Life & Culture

Could our religious rituals kindle OCD?

Mitzvot are not meant to be shackles for the mind


Reciting the same prayer repeatedly in case they lack devotion, worrying endlessly whether they are clean enough for synagogue and fretting endlessly about their conduct to others — these are some of the problems seen by therapists who treat observant Jews suffering from obsessive compulsive disorder.

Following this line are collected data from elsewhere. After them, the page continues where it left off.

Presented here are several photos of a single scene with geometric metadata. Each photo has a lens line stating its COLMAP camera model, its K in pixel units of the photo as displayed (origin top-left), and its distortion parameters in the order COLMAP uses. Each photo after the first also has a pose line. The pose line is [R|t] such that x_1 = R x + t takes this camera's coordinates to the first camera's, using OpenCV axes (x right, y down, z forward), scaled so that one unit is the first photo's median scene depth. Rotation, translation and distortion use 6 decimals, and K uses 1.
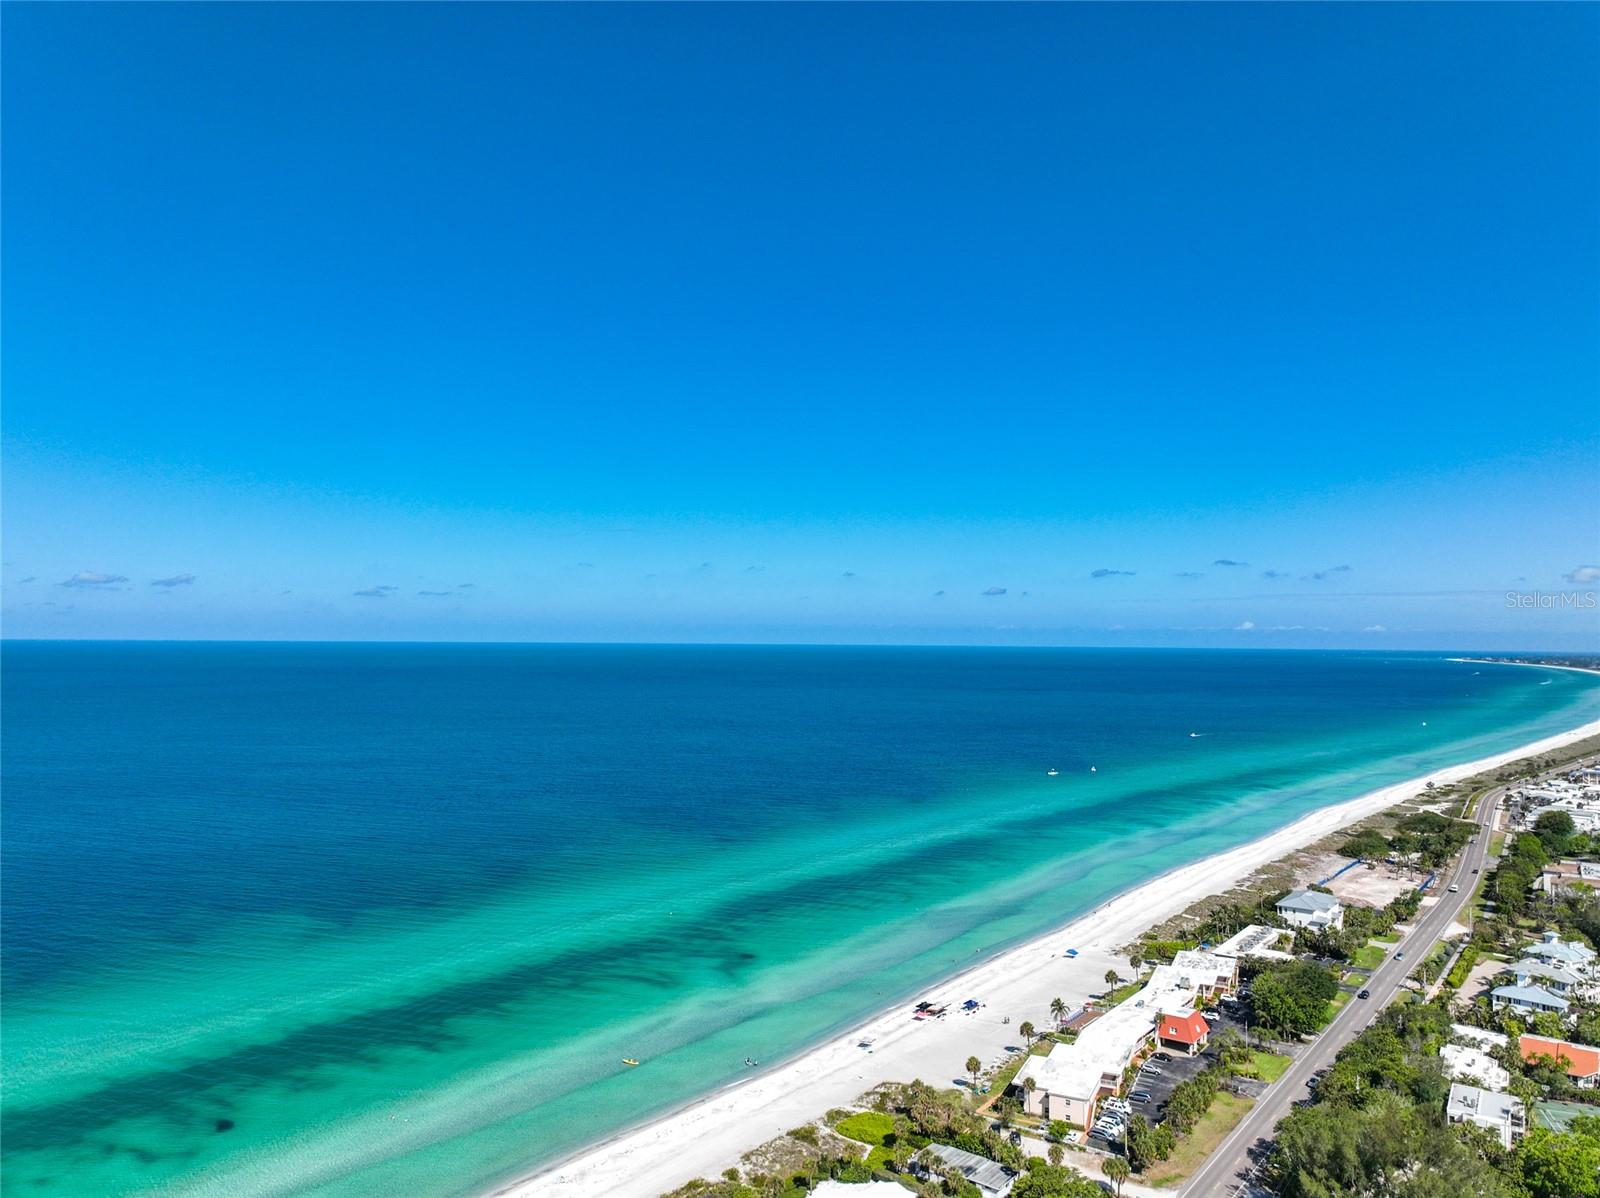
lens RADIAL K [[1131.5, 0, 801.3], [0, 1131.5, 561.2], [0, 0, 1]] dist [0.005634, 0.001269]
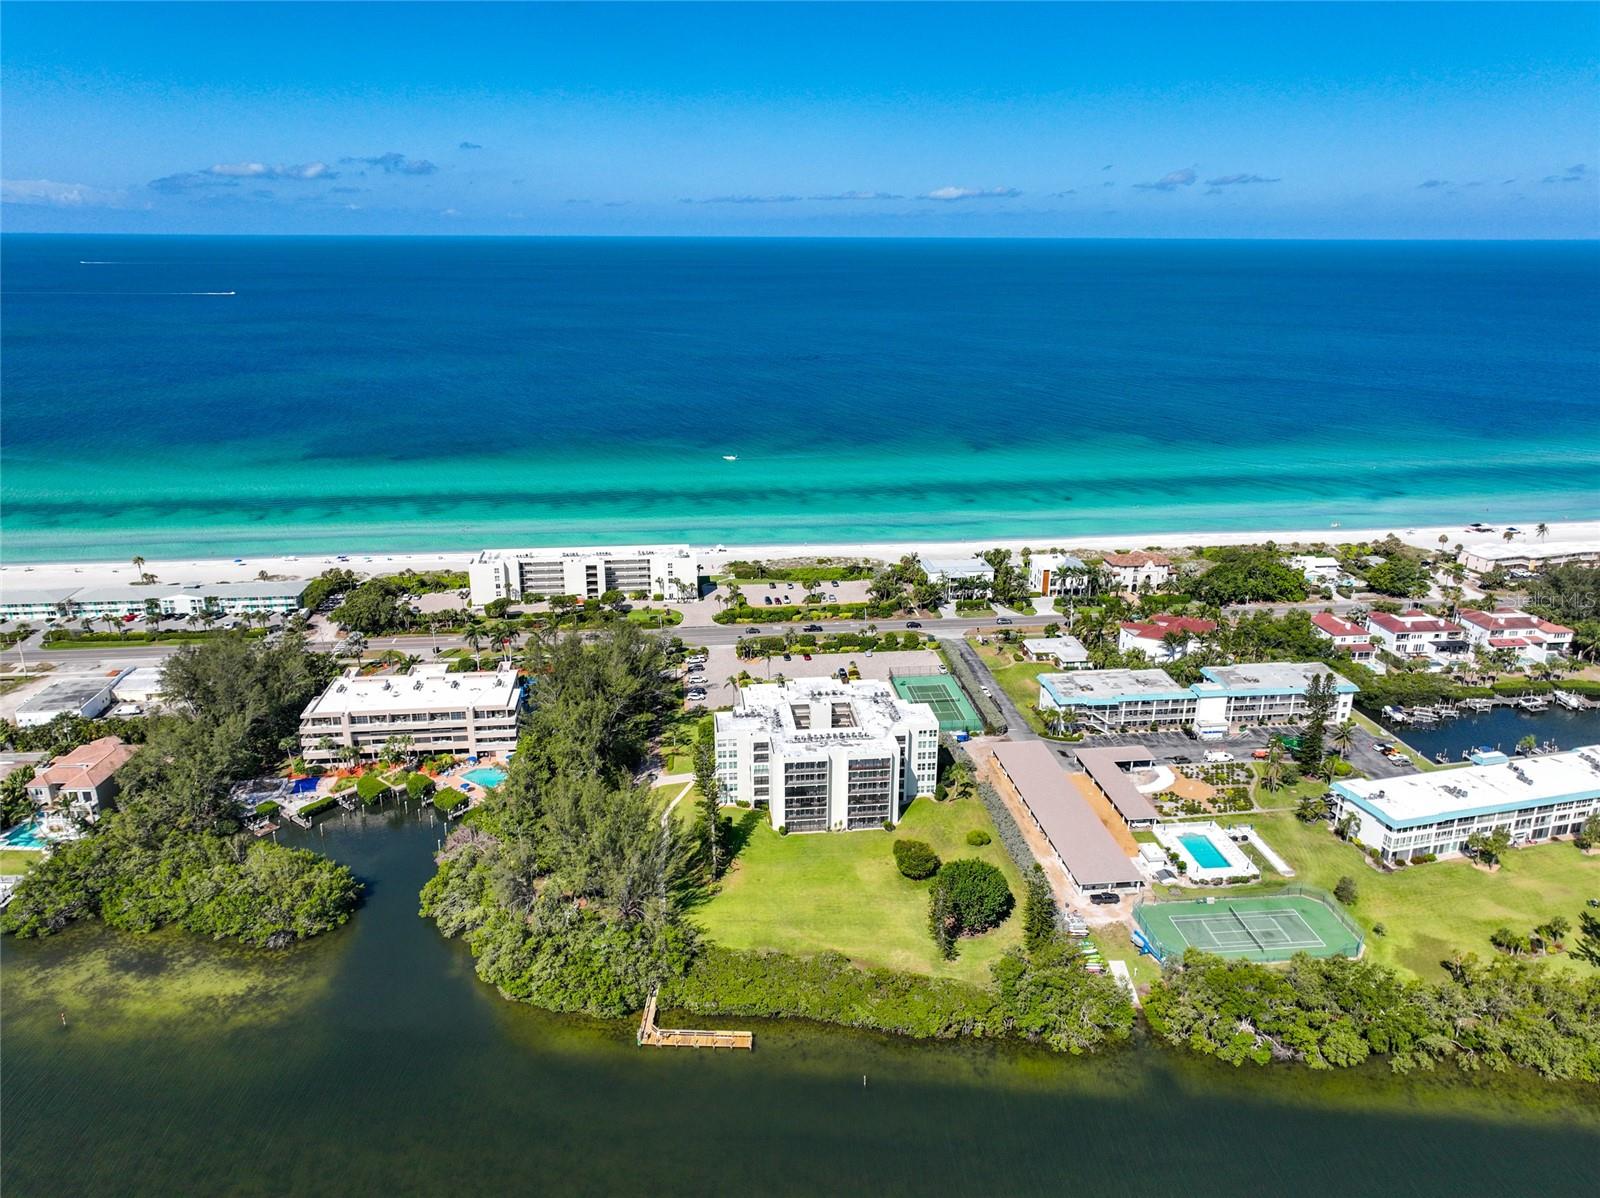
lens RADIAL K [[1131.5, 0, 801.3], [0, 1131.5, 561.2], [0, 0, 1]] dist [0.005634, 0.001269]
pose [[0.695505, 0.196558, -0.691113, 0.446427], [0.051608, 0.945705, 0.320903, -0.087327], [0.716665, -0.258857, 0.647599, -0.553660]]
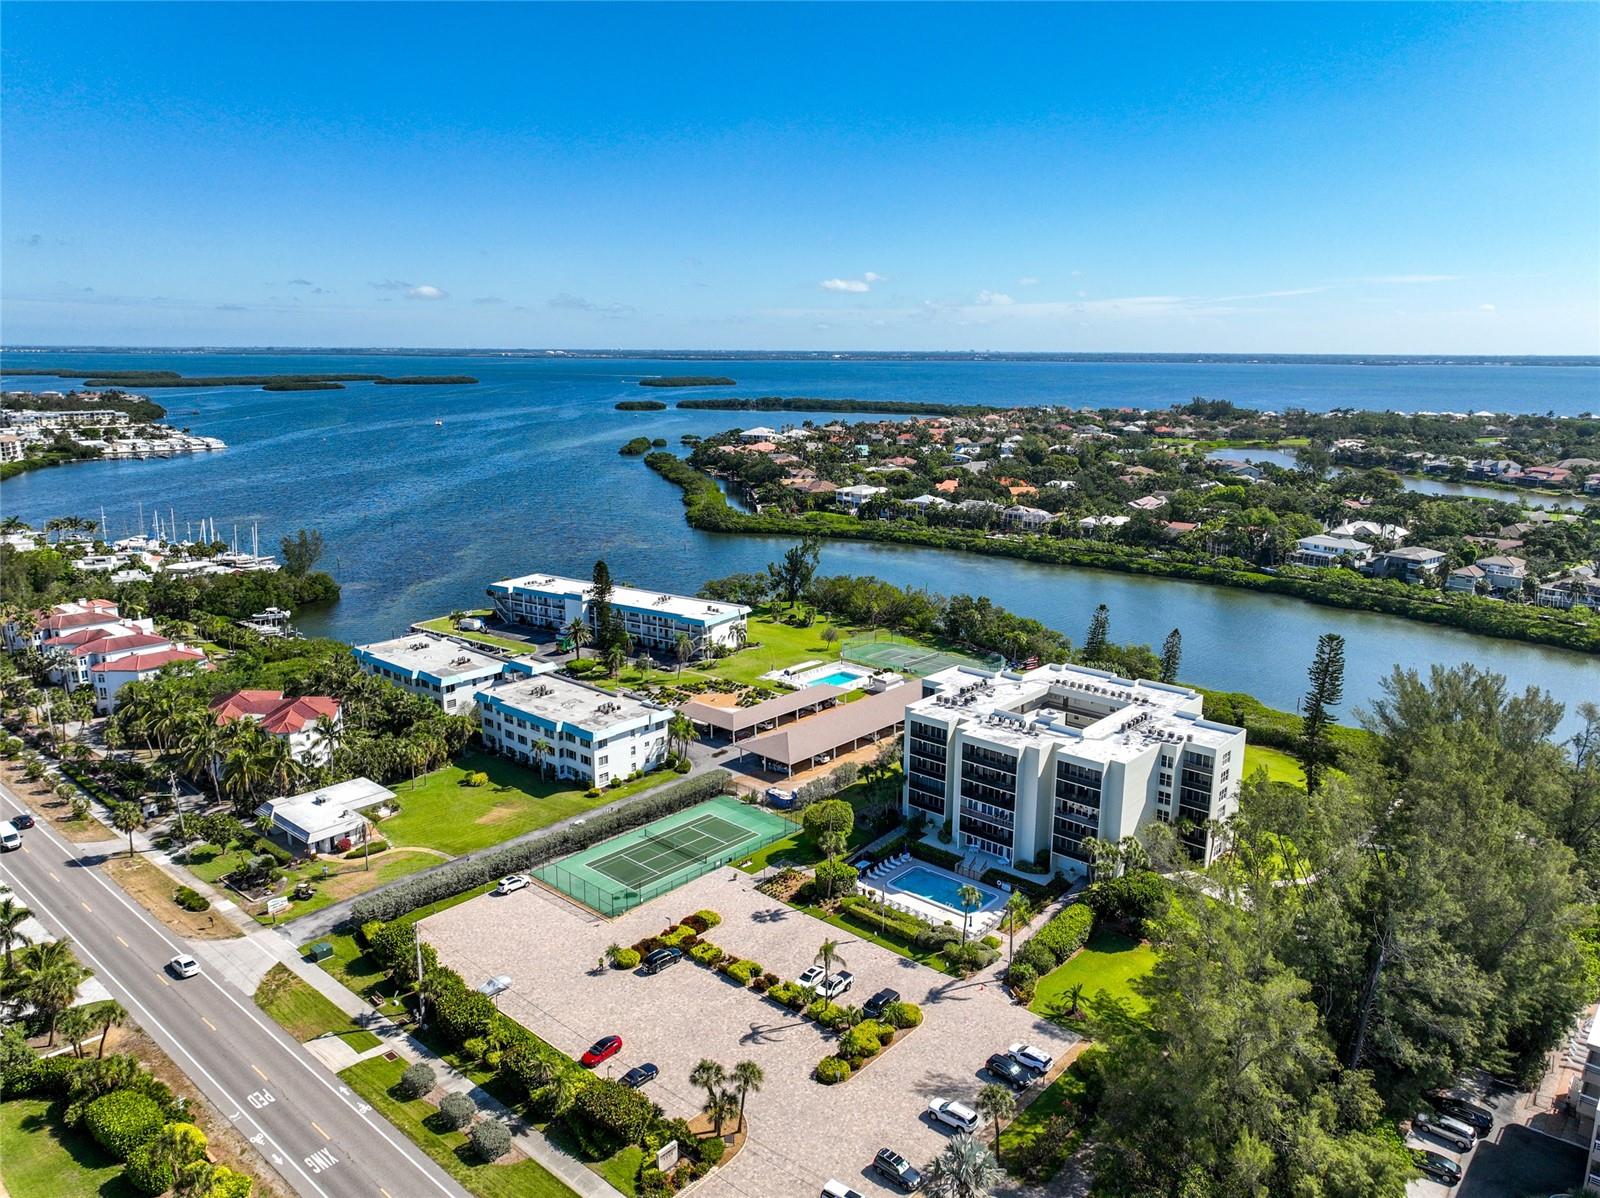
lens RADIAL K [[1123.3, 0, 800.0], [0, 1123.3, 599.0], [0, 0, 1]] dist [0.004591, -0.000867]
pose [[0.070795, -0.224222, 0.971963, -0.405143], [-0.075315, 0.970425, 0.229353, 0.072704], [-0.994644, -0.089440, 0.051814, -0.059310]]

One woman confessed to an online forum that she takes four hours to prepare for her monthly immersion in the mikvah or ritual bath and, even upon return home, “can’t stop worrying” that she might have missed an aspect of her preparation.

Does following a religious system full of obligations, practices and rituals push people towards OCD?

“There is a whole body of research and the general consensus is no,” says Steven Friedman, an American psychiatrist with expertise in OCD and observant Jewry. Head of the phobia and anxieties disorders clinic at SUNY Downstate Medical Centre in New York, Friedman says: “It’s just that OCD tends to attack what is most important to people.”

So, while for many people OCD can translate into hygiene concerns, for observant Jews it is likely to manifest itself in religious matters — could the milky drink actually be in a meaty cup? Has a particular ritual been performed correctly?

Among male patients, Friedman says obsessions often relate to prayer and cleanliness for prayer — including post-toilet wiping, which can be extreme.

Among women, there can be sharp fear about whether somebody’s feelings have been hurt or about family purity laws.

Jewish-observant OCD sufferers frequently ask their rabbis endless questions regarding practice and it has been suggested to Friedman that 99 per cent of rabbis’ questions are asked by one per cent of their congregants. He says this statistic is an exaggeration but acknowledges it may point to a truth.

Recommended treatment for OCD among observant Jews is the same as for other populations — therapy (see opposite).

Religious figures are increasingly careful to draw a line between piety and obsession and often find sensitive words with which to reassure members of the community.

The online forum messaged by the woman who spends four hours preparing for the mikvah — a site run by the Jerusalem seminary Nishmat — had a clear response for her.

“We would like to emphasise that the laws of niddah [family purity], like the Torah itself, are designed for human beings in all their imperfection and not for angels,” wrote Nishmat’s staff, emphasising that unintentional transgressions are not as serious as wilful ones and wishing her “strength to be more trusting and forgiving of yourself”.

One of the best-known books on the subject is written by Avigdor Bonchek, a clinical psychologist and rabbi. He says OCD can cause people to distort the performance of mitzvot and the problem can tarnish their religious practice with pain and suffering.

“Under the guise of religious observance, countless Jews are held prey to obsessive compulsive disorder,” say the publishers of Religious Compulsions and Fears: A Guide to Treatment.

“And this book has what it takes to break out of the horrible cycle of entrapment.”

Bonchek turns to the Book of Proverbs to make the point that the obligations of the Torah are not meant to be psychological shackles but rather — citing a phrase sung in synagogue as the Torah is put in the ark — “ways of pleasantness”.